Una rete fondamentale per il morale del Napoli, a cui ora servirebbero due reti per volare alle Final Eight in Portogallo. L’inizio secondo tempo lascia presagire un Napoli più combattivo e voglioso di fare risultato. Al contrario il Barcellona perde molti metri, anche a causa della non buona condizione di Messi e della serata storta di Griezmann.

I campani comandano ora il possesso palla, che però risulta essere spesso fine a se stesso. Infatti escludendo una rete annullata per offside e Milik, il portiere di casa Ter Stegen non corre nessun pericolo. Neanche i cambi riescono a dare la linfa necessaria per gettare il cuore oltre l’ostacolo, con il Barcellona che si limita a giocare con il cronometro e a fraseggiare in difesa senza affondare il colpo.

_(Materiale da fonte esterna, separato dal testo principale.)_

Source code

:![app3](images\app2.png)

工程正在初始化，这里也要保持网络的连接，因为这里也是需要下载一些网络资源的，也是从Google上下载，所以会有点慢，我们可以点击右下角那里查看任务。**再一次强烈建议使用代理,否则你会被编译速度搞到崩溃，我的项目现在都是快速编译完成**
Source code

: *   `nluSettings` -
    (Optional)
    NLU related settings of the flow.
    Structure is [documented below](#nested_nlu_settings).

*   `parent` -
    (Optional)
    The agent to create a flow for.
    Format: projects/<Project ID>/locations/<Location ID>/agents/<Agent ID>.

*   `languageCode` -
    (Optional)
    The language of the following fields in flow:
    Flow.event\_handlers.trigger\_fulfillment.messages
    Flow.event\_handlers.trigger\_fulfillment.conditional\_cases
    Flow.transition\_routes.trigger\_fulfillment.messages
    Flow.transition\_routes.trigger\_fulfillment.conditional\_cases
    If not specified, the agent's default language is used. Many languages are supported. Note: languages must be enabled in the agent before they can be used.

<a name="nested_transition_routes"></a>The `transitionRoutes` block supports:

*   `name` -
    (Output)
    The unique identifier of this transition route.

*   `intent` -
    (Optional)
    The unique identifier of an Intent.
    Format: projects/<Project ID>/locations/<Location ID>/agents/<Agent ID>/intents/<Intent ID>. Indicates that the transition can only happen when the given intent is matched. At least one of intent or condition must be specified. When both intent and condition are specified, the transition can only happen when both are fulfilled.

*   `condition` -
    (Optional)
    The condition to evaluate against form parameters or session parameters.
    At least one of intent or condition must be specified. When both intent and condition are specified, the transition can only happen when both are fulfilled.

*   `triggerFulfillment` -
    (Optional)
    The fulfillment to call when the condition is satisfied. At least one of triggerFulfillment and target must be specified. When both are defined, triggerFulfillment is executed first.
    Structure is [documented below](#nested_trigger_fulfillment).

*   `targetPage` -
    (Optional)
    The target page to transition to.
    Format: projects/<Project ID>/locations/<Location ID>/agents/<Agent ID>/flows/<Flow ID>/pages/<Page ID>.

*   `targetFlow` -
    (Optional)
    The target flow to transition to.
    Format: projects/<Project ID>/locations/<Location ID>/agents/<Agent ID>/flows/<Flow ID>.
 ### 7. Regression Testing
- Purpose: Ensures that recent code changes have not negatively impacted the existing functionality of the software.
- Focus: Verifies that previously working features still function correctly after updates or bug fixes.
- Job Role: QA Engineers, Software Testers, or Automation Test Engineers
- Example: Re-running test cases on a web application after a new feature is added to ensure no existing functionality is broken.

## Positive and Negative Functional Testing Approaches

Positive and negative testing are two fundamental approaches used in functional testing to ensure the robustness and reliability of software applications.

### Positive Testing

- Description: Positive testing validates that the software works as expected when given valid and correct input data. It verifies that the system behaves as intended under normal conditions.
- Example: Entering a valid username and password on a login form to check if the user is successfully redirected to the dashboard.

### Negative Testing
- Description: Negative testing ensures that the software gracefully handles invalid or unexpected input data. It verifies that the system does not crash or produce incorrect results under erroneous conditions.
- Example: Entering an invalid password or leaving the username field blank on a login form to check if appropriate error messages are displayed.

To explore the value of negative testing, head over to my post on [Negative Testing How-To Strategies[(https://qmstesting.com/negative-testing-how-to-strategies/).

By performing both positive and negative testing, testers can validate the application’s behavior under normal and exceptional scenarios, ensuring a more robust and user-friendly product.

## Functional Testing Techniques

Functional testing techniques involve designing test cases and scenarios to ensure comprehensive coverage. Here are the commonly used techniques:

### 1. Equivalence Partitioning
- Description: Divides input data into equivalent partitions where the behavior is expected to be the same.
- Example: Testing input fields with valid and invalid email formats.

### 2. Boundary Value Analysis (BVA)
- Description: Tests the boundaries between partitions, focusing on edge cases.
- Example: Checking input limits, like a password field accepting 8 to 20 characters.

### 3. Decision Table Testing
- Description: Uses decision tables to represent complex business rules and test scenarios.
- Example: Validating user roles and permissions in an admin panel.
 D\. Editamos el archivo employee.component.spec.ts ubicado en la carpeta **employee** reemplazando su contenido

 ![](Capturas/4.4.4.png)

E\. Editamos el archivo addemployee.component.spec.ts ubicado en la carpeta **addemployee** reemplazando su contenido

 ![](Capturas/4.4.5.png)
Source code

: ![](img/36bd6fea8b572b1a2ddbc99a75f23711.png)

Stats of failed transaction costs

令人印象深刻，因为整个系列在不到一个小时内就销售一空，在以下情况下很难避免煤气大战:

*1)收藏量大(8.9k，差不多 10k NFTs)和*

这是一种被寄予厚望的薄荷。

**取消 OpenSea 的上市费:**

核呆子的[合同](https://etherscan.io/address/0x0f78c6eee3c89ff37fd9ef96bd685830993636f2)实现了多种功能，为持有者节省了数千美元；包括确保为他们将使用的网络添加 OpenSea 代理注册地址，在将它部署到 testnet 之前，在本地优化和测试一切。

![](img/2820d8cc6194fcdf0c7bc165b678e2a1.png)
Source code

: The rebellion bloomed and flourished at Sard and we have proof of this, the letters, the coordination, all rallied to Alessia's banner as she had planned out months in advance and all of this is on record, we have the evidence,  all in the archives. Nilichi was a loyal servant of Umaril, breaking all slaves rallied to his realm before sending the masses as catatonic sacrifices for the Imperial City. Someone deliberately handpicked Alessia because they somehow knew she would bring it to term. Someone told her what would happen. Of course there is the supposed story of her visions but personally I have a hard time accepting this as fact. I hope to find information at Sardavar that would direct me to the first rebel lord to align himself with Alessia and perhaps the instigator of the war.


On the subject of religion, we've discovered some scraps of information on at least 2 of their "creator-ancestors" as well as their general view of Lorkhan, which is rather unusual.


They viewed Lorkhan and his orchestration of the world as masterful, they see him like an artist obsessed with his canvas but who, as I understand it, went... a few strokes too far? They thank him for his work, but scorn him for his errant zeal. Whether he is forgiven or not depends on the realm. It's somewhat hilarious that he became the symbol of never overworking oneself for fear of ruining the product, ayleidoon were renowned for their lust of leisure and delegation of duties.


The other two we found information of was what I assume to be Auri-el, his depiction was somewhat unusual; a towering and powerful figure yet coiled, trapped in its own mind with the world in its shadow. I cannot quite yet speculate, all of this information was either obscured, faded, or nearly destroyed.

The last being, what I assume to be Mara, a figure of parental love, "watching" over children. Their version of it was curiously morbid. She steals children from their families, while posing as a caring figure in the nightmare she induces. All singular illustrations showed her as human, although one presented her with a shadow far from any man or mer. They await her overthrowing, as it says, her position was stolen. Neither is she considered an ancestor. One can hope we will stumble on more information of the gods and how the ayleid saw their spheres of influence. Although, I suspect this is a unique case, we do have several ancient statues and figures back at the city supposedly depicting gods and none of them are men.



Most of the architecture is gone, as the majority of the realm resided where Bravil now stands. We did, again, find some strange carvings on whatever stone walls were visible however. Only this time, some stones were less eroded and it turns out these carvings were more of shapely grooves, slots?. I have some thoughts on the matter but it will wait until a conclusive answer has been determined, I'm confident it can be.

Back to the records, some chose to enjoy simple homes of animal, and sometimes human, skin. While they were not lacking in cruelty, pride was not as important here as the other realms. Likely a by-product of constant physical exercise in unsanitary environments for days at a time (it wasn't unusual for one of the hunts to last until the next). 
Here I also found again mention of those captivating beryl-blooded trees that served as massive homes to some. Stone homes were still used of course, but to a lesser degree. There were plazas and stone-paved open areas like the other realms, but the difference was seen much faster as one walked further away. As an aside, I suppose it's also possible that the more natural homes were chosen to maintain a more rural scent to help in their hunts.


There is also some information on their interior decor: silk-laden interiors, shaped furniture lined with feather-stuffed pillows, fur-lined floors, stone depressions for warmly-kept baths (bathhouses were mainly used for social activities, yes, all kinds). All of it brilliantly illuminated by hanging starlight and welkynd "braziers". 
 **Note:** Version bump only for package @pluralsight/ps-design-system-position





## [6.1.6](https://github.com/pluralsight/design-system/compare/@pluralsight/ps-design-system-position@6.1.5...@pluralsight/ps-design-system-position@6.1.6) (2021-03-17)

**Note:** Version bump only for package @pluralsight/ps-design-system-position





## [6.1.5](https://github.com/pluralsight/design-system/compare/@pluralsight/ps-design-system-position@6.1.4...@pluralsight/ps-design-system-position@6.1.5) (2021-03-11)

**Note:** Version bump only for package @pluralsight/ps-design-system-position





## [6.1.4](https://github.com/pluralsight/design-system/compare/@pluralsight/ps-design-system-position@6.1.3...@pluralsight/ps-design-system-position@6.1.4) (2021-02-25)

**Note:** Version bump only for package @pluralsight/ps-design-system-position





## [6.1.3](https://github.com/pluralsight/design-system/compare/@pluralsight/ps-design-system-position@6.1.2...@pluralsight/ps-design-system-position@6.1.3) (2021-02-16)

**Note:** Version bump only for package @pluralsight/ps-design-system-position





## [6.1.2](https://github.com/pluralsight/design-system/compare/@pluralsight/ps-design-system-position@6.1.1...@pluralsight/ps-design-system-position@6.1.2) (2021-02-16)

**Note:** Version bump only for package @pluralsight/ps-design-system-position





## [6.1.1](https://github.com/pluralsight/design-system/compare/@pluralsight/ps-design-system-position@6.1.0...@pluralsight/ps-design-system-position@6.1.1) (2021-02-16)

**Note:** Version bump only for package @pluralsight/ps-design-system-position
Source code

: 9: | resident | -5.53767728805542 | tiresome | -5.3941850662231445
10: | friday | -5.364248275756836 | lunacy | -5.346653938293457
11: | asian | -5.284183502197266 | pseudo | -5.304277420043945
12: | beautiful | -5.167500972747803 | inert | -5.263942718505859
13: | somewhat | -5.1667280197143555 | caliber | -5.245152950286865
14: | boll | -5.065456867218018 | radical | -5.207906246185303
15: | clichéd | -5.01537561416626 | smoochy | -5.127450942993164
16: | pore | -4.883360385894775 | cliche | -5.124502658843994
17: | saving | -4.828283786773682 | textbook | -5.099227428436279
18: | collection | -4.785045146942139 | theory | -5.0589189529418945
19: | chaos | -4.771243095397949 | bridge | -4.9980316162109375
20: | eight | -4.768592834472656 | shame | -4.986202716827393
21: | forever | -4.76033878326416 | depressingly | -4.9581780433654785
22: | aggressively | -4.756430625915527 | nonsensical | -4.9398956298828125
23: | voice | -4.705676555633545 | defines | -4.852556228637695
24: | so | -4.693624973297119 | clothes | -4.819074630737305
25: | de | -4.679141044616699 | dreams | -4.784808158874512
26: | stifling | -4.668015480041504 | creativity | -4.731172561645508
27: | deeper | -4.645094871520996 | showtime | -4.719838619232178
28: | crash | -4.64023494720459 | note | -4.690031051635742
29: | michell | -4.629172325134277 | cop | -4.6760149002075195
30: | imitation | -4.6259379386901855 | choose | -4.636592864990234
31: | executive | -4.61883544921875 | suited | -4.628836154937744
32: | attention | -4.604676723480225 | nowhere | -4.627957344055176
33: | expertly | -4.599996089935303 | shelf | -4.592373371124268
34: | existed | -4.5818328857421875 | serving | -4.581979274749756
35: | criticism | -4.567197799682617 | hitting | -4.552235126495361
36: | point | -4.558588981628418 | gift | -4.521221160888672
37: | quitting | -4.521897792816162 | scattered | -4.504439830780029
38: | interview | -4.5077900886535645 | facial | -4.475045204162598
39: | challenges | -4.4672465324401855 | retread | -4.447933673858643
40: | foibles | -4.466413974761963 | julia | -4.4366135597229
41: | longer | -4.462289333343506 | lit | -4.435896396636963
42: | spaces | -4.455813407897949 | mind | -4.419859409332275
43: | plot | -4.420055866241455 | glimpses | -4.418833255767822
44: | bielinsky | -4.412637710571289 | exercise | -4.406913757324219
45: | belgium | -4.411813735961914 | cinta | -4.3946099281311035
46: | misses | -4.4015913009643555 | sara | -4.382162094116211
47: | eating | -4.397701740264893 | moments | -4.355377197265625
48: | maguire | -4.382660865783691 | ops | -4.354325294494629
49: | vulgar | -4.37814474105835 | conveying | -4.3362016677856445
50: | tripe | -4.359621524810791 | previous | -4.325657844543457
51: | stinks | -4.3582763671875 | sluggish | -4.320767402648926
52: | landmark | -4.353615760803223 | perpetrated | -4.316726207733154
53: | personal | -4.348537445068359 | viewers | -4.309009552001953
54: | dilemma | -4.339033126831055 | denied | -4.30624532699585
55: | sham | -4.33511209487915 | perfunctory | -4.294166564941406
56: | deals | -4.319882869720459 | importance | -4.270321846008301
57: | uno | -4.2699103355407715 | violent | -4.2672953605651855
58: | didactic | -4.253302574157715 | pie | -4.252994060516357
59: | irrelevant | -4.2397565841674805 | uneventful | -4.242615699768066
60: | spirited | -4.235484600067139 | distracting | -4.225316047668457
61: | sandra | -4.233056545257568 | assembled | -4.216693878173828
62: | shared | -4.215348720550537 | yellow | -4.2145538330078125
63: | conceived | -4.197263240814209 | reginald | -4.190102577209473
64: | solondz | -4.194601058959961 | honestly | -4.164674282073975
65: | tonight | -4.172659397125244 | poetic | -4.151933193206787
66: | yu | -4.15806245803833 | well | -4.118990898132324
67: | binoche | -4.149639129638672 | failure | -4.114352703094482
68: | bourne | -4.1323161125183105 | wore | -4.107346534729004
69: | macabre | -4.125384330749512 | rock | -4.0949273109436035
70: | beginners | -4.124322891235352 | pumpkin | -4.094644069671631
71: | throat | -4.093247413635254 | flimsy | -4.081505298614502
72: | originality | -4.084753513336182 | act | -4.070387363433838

Barcellona-Napoli 3-1 è quindi il risultato finale, con i primi che si conquistano il Bayern Monaco ai quarti e i secondi che salutano la competizione a testa alta, ma non senza qualche rimpianto.

BARCELLONA-NAPOLI 3-1 | TABELLINO

BARCELLONA (4-3-3): Ter Stegen; Semedo, Pique, Lenglet, Alba; Roberto, Rakitic, De Jong; Messi, Suarez (92′ J.Firpo), Griezmann (84′ Monchu). A disposizione: Araujo, De La Fuente, Fati, Jandro, Minguez, Neto, Pena, Puig, Reis. Allenatore: Setien.

NAPOLI (4-3-3): Ospina; Di Lorenzo, Manolas, Koulibaly, Rui; Ruiz (79′ Elmas), Demme (46′ Lobotka), Zielinski (70′ Lozano); Callejon (70′ Politano), Mertens, Insigne (79′ Milik). A disposizione: Allan, Hysaj, Karnezis, Llorente, Luperto, Maksimovic, Meret. Allenatore: Gattuso.

ARBITRO: Cakir (Turchia).

MARCATORI: 10′ Lenglet (B), 23′ Messi (B), 45+1′ su rig. Suarez (B), 45+5′ su rig. Insigne (N)

NOTE: Ammoniti Suarez (B); Zielinski (N). Recupero: 5′ – 5′.